Z-Image Turbo [TensorCoreFP8]
Details
Download Files
Model description
Yes. 40% smaller, and 50% FASTER!
This is a new FP8 scaled checkpoint that supports latest ComfyUI features: mixed precision, post-training calibration and FP8 tensor cores support.
This model has calibrated metadata and ComfyUI will do FP8 calculations directly on supposed hardware, instead of BF16, which is much faster (+50% it/s) than BF16 and classic FP8 models (which only contains FP8 quantized weights but no FP8 calculations).
About Z-image: https://huggingface.co/Tongyi-MAI/Z-Image-Turbo
In short:
Mixed precision:
Early and final layers are still BF16. Middle layers are FP8. That's why this model is 1GB larger than classic FP8 model.
Post-training calibrated and FP8 tensor core support:
If you have a newer Nvidia GPU (probably RTX 4xxx and later):
Those GPUs have native hardware FP8 calculation support. This model has post-training calibrated metadata. ComfyUI will automatically utilize those fancy tensor cores and do calculations in FP8 directly, instead of BF16.
On 4090, comparing to using BF16 model:
classic FP8 scaled model: -8% it/s (fp8 -> bf16 dequantization overhead)
classic FP8 scaled model + torch.compile: +11% it/s
this model: +31% it/s
this model + torch.compile: +60% it/s
On 5xxx GPUs it should be faster than above because newer tensor cores and better fp8 support.
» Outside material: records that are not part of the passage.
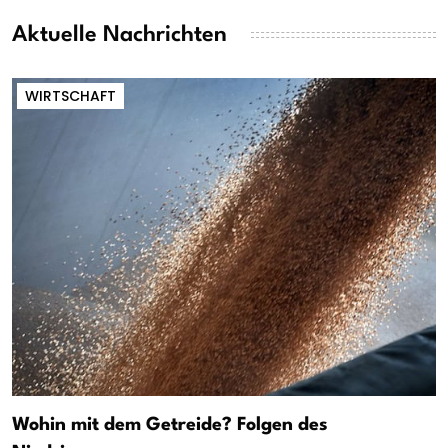
Aktuelle Nachrichten
WIRTSCHAFT
Wohin mit dem Getreide? Folgen des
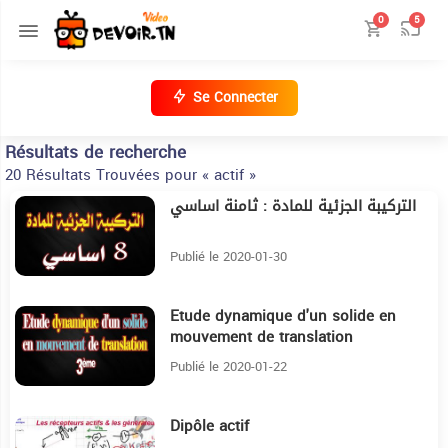
0
5
Se Connecter
Résultats de recherche
20 Résultats Trouvées pour « actif »
التركيبة الجزئية للمادة : ثامنة اساسي
6:31
Publié le 2020-01-30
Etude dynamique d'un solide en
31:34
mouvement de translation
Publié le 2020-01-22
Dipôle actif
24:40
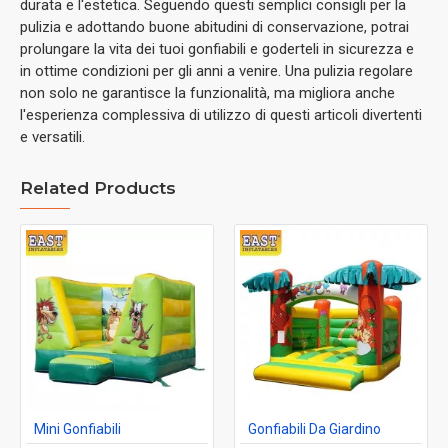
durata e l'estetica. Seguendo questi semplici consigli per la
pulizia e adottando buone abitudini di conservazione, potrai
prolungare la vita dei tuoi gonfiabili e goderteli in sicurezza e
in ottime condizioni per gli anni a venire. Una pulizia regolare
non solo ne garantisce la funzionalità, ma migliora anche
l'esperienza complessiva di utilizzo di questi articoli divertenti
e versatili.
Related Products
Mini Gonfiabili
Gonfiabili Da Giardino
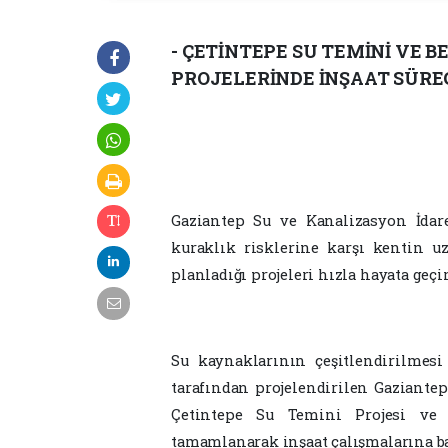
- ÇETİNTEPE SU TEMİNİ VE B
PROJELERİNDE İNŞAAT SÜREC
Gaziantep Su ve Kanalizasyon İdare
kuraklık risklerine karşı kentin u
planladığı projeleri hızla hayata geçir
Su kaynaklarının çeşitlendirilmes
tarafından projelendirilen Gaziantep
Çetintepe Su Temini Projesi ve 
tamamlanarak inşaat çalışmalarına ba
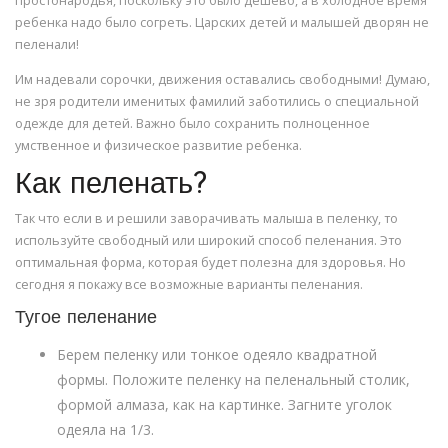
простонародья, поскольку это было дешево, а в холодное время
ребенка надо было согреть. Царских детей и малышей дворян не
пеленали!
Им надевали сорочки, движения оставались свободными! Думаю,
не зря родители именитых фамилий заботились о специальной
одежде для детей. Важно было сохранить полноценное
умственное и физическое развитие ребенка.
Как пеленать?
Так что если в и решили заворачивать малыша в пеленку, то
используйте свободный или широкий способ пеленания. Это
оптимальная форма, которая будет полезна для здоровья. Но
сегодня я покажу все возможные варианты пеленания.
Тугое пеленание
Берем пеленку или тонкое одеяло квадратной
формы. Положите пеленку на пеленальный столик,
формой алмаза, как на картинке. Загните уголок
одеяла на 1/3.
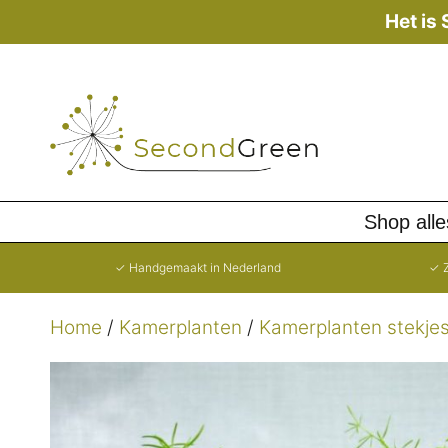
Ga
Het is
naar
de
inhoud
Shop alle
✓ Handgemaakt in Nederland
✓ Z
Home
/
Kamerplanten
/
Kamerplanten stekje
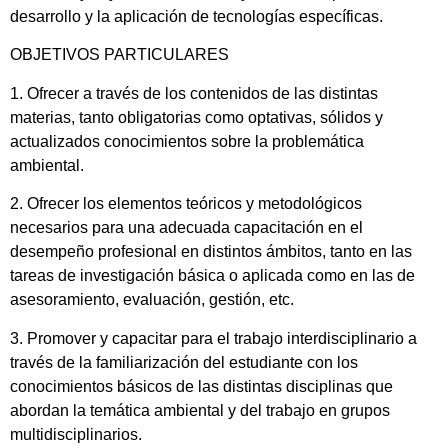
desarrollo y la aplicación de tecnologías específicas.
OBJETIVOS PARTICULARES
1. Ofrecer a través de los contenidos de las distintas
materias, tanto obligatorias como optativas, sólidos y
actualizados conocimientos sobre la problemática
ambiental.
2. Ofrecer los elementos teóricos y metodológicos
necesarios para una adecuada capacitación en el
desempeño profesional en distintos ámbitos, tanto en las
tareas de investigación básica o aplicada como en las de
asesoramiento, evaluación, gestión, etc.
3. Promover y capacitar para el trabajo interdisciplinario a
través de la familiarización del estudiante con los
conocimientos básicos de las distintas disciplinas que
abordan la temática ambiental y del trabajo en grupos
multidisciplinarios.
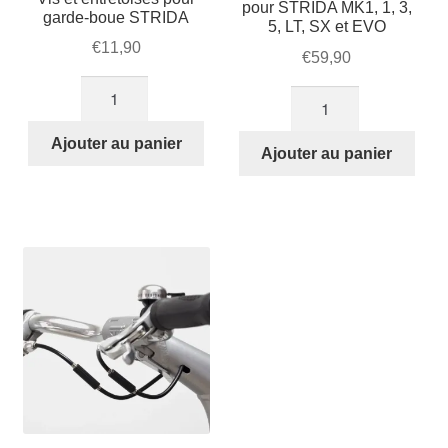
pour STRIDA MK1, 1, 3,
garde-boue STRIDA
5, LT, SX et EVO
€
11,90
€
59,90
quantité
quantité
de
de
Vis
Ajouter au panier
Courroie
Ajouter au panier
et
orange
entretoises
STRIDA
pour
pour
garde-
STRIDA
boue
MK1,
STRIDA
1,
3,
5,
LT,
SX
et
EVO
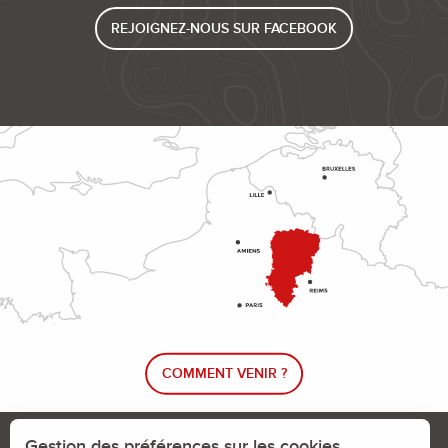
Le tour du lac à V.T.T.
Soirée calme en première ligne
REJOIGNEZ-NOUS SUR FACEBOOK
La cote 204
Chemin du facteur, chemin du vaguemestre
Le vieux Craonne
COMMENT VENIR ?
Le blog rando !
Trouver un circuit de randonnée
Gestion des préférences sur les cookies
Not tested.
To use torch.compile, I recommend torch.compile nodes from "ComfyUI-KJNodes".
However, about torch.compile: as of me writing this (11/28/2025), ComfyUI v0.3.75 has a small bug and can't torch.compile FP8 model that uses tensor cores. It has been fixed. So remember to update ComfyUI v0.3.76 and retry it in the future. Or switch to master branch for now.
If your GPU does not have FP8 tensor core:
No worries. This model can still save you ~40% VRAM.
FYI: This model (the way ComfyUi utilizing FP8 tensor cores and doing linear) is compatible with all kinds of attention optimizations (sage attention etc.). But this is another topic.